## Exigences du problème:
Mettez toutes les lignes du listing ci-dessous sous forme de liste numérotée, sans les lignes vides. Laissez les images de côté dans votre réponse.

## Jeu de données:
========
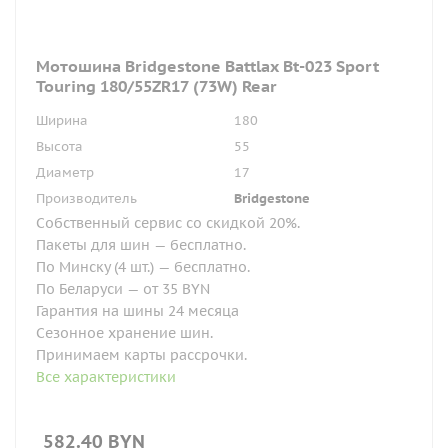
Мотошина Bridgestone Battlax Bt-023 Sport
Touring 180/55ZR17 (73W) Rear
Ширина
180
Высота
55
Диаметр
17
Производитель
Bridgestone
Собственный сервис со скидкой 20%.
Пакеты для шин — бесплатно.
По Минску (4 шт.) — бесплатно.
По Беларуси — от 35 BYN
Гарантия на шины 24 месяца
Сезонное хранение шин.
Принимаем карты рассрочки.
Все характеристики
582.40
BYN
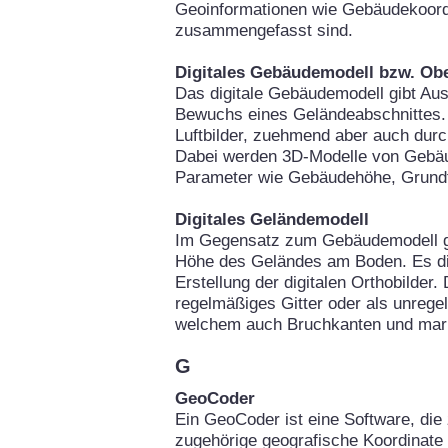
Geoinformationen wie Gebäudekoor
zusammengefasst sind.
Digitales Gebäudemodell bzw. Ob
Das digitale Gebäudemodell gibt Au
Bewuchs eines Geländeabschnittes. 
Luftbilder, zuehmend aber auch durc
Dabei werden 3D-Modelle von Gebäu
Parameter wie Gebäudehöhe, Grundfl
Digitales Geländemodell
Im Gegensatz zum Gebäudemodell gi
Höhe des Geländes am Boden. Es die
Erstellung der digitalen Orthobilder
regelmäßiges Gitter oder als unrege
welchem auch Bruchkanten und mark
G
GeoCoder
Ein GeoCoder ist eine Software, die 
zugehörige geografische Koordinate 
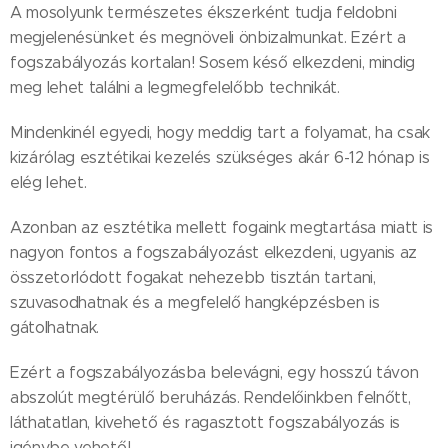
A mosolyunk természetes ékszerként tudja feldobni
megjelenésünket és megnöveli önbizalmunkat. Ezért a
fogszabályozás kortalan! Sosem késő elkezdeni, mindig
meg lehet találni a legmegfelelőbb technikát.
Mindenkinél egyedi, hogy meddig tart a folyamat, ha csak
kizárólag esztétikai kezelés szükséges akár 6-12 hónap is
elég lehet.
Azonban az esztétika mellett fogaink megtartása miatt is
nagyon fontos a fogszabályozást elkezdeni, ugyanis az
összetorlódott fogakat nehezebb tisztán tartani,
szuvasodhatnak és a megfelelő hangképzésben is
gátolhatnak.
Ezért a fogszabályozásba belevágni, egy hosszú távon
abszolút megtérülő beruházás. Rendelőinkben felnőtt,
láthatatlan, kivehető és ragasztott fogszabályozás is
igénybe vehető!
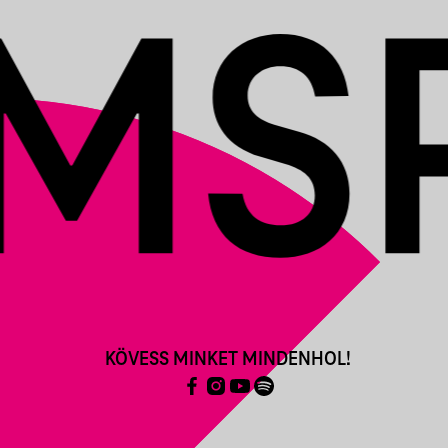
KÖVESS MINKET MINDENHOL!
========
## Réponse à l'exercice:
1. Мотошина Bridgestone Battlax Bt-023 Sport
2. Touring 180/55ZR17 (73W) Rear
3. Ширина
4. 180
5. Высота
6. 55
7. Диаметр
8. 17
9. Производитель
10. Bridgestone
11. Собственный сервис со скидкой 20%.
12. Пакеты для шин — бесплатно.
13. По Минску (4 шт.) — бесплатно.
14. По Беларуси — от 35 BYN
15. Гарантия на шины 24 месяца
16. Сезонное хранение шин.
17. Принимаем карты рассрочки.
18. Все характеристики
19. 582.40
20. BYN
21. Geoinformationen wie Gebäudekoor
22. zusammengefasst sind.
23. Digitales Gebäudemodell bzw. Ob
24. Das digitale Gebäudemodell gibt Au
25. Bewuchs eines Geländeabschnittes. 
26. Luftbilder, zuehmend aber auch durc
27. Dabei werden 3D-Modelle von Gebäu
28. Parameter wie Gebäudehöhe, Grundfl
29. Digitales Geländemodell
30. Im Gegensatz zum Gebäudemodell gi
31. Höhe des Geländes am Boden. Es die
32. Erstellung der digitalen Orthobilder
33. regelmäßiges Gitter oder als unrege
34. welchem auch Bruchkanten und mark
35. G
36. GeoCoder
37. Ein GeoCoder ist eine Software, die 
38. zugehörige geografische Koordinate 
39. A mosolyunk természetes ékszerként tudja feldobni
40. megjelenésünket és megnöveli önbizalmunkat. Ezért a
41. fogszabályozás kortalan! Sosem késő elkezdeni, mindig
42. meg lehet találni a legmegfelelőbb technikát.
43. Mindenkinél egyedi, hogy meddig tart a folyamat, ha csak
44. kizárólag esztétikai kezelés szükséges akár 6-12 hónap is
45. elég lehet.
46. Azonban az esztétika mellett fogaink megtartása miatt is
47. nagyon fontos a fogszabályozást elkezdeni, ugyanis az
48. összetorlódott fogakat nehezebb tisztán tartani,
49. szuvasodhatnak és a megfelelő hangképzésben is
50. gátolhatnak.
51. Ezért a fogszabályozásba belevágni, egy hosszú távon
52. abszolút megtérülő beruházás. Rendelőinkben felnőtt,
53. láthatatlan, kivehető és ragasztott fogszabályozás is
54. igénybe vehető!
55. KÖVESS MINKET MINDENHOL!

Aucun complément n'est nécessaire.